Tell me about the literature that has interested you?

JAMES

I’m a complete lightweight, but not because I want to be. I have a job that involves reading thousands of words every day, and while I do find reading for research extremely pleasurable (I won’t say the same for marking university assignments, but they are an essential part of the education process, so I try not to complain), I have little energy left for reading for pleasure, so tend to read page-turners.

Margaret Atwood

Rather like my choice of films and TV series, my tired brain enjoys science fiction as Philip K Dick described it (anything where reality has changed a little bit – not necessarily with spaceships and laser guns!). I’m a huge Phillip Pullman fan, and really want his permission to create an opera trilogy of the Dark Materials books (I’ve asked; his agent says no), just reread Margaret Atwood’s The Handmaid’s Tale after the excellent new TV adaptation, and have been enjoying reading Tolkien and Rowling to my kids.

That may not sound very inspiring for a composer, but I should point out that when one works with words, as I have in my two largest recent projects, The Weight of Light and Odysseus: Live, I’m constantly inspired by the texts that I’m setting. One begins with the words, their emotion, their structure, their intent, the narrative, and everything is planned around that. I’ve been incredibly lucky to work with some amazing writers, and have never had to set a ‘dud’ text yet. I imagine that it would result in a piece of music that wasn’t much cop, either.

Over to you: what’s the literature that inspires?

NIGEL

I love the Russans, especially Chekhov and Tolstoy. More often than not I’m stunned by JM Coetzee. Brokeback Mountain by Annie Proulx is one of the most extraordinary pieces of literature I know, as is Holding the Man by Timothy Conigrave. Tim Winton’s Cloudstreet and The Riders were an early influence, and I’ve also found much inspiration in Helen Garner, as well as Patrick White and Randolph Stow. Of course, there’s Hemingway – what a perfect piece of writing is The Old Man in the Sea. Other authors who regularly inspire are Aminatta Forna, Kazuo Ishiguro, Colm Tóibín, Evelyn Waugh, Michelle de Kretser, Alan Hollinghurst, Anne Enright, Evelyn Waugh, Christos Tsiolkas, and EM Forster. In terms of poetry, for me it’s Siegfried Sassoon, Wilfred Owen, ee cumings, Philip Larkin, and Dorothy Porter. Recent novels that knocked me for a six: Solar Bones by Mike McCormack and Lincoln in the Bardo by George Saunders, both of which are thrillingly, bravely experimental – but with heart.

To finish, in terms of THE WEIGHT OF LIGHT I’ve been thinking that, at its core, the work is about the pressure nations put on individuals to do near impossible things, but the unpredictable chances we get to heal and make new.

What do you think the work is about at its core?

JAMES

Humanity, or the human spirit if you prefer, pulling us through.
- - - -
**Questions**
- A) Translate this sentence from the interview about literature into Spanish: "One begins with the words, their emotion, their structure, their intent, the narrative, and everything is planned around that."
- B) Decide whether each statement agrees with the interview about literature. Answer yes or no for each, quoting the words from the interview that settle it.
(i) James has a job that involves reading thousands of words every day.
(ii) Pullman's agent agreed to an opera trilogy of the Dark Materials books.
(iii) Nigel calls Tim Winton's Cloudstreet an early influence.
- C) Carry the interview about literature forward from its final line.

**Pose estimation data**
- - - -
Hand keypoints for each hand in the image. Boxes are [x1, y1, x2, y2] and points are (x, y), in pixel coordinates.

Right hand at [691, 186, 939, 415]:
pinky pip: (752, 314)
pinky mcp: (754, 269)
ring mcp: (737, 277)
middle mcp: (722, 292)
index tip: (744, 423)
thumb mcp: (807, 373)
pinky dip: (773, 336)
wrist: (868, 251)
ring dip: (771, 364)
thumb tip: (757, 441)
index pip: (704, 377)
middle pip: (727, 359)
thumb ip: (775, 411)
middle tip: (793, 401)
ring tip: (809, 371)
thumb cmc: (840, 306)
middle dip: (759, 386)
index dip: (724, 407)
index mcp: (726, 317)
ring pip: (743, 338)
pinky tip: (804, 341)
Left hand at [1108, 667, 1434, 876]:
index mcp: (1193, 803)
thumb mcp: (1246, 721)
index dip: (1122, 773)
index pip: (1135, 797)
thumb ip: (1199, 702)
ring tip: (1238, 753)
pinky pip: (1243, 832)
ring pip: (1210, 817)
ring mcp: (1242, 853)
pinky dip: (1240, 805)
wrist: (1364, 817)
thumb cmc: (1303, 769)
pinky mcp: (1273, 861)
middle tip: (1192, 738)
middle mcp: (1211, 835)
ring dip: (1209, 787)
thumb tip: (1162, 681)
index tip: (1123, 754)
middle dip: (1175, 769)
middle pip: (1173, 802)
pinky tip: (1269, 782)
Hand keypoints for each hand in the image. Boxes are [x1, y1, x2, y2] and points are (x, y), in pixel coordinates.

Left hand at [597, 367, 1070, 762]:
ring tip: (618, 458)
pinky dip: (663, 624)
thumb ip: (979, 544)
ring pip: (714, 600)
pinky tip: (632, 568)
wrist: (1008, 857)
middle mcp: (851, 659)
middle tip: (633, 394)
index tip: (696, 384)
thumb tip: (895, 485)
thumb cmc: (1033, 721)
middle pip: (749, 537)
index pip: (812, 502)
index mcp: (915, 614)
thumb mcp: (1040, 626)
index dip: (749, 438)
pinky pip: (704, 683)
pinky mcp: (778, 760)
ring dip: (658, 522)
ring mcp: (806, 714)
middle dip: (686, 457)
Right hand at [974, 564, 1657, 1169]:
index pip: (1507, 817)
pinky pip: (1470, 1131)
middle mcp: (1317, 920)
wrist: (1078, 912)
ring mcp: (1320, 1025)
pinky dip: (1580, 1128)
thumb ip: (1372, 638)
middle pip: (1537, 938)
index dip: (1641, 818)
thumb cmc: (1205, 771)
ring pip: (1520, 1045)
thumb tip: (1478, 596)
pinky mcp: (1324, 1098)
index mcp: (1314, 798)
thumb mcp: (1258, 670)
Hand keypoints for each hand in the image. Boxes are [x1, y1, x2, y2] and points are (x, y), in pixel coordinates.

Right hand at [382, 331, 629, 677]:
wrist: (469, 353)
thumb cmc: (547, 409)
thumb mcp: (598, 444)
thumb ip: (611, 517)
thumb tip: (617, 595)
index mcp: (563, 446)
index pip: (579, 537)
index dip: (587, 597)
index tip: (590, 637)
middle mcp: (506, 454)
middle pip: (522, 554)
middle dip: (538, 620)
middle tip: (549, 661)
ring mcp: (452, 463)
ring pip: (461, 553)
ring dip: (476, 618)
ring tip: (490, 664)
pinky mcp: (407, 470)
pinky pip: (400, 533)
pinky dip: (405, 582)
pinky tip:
- - - -
**Your responses**
- A) Uno empieza con las palabras, su emoción, su estructura, su intención, la narrativa, y todo se planifica en torno a eso.

- B)
(i) Yes: "I have a job that involves reading thousands of words every day"
(ii) No: "I’ve asked; his agent says no"
(iii) Yes: "Tim Winton’s Cloudstreet and The Riders were an early influence"

- C)
Whether we live in Australia, where most of us live in the top levels of wealth in the whole world, or in poor countries where the majority struggle to survive, or in war zones, where it might not matter how wealthy or poor you are, but whether you can save your life and the lives of your family — we all have stories of adversity that we have survived. Most adults have lost someone very close to them. Many of us, even in this country, have struggled with questions of our identity or against forces and misassumptions out of our control. Perhaps just thinking back on those things is enough to make us cry, or break down again.

Yet most of us get up. And get on. And when we see someone who can’t, or at least not yet, we help them. Or, at least, the best of us do.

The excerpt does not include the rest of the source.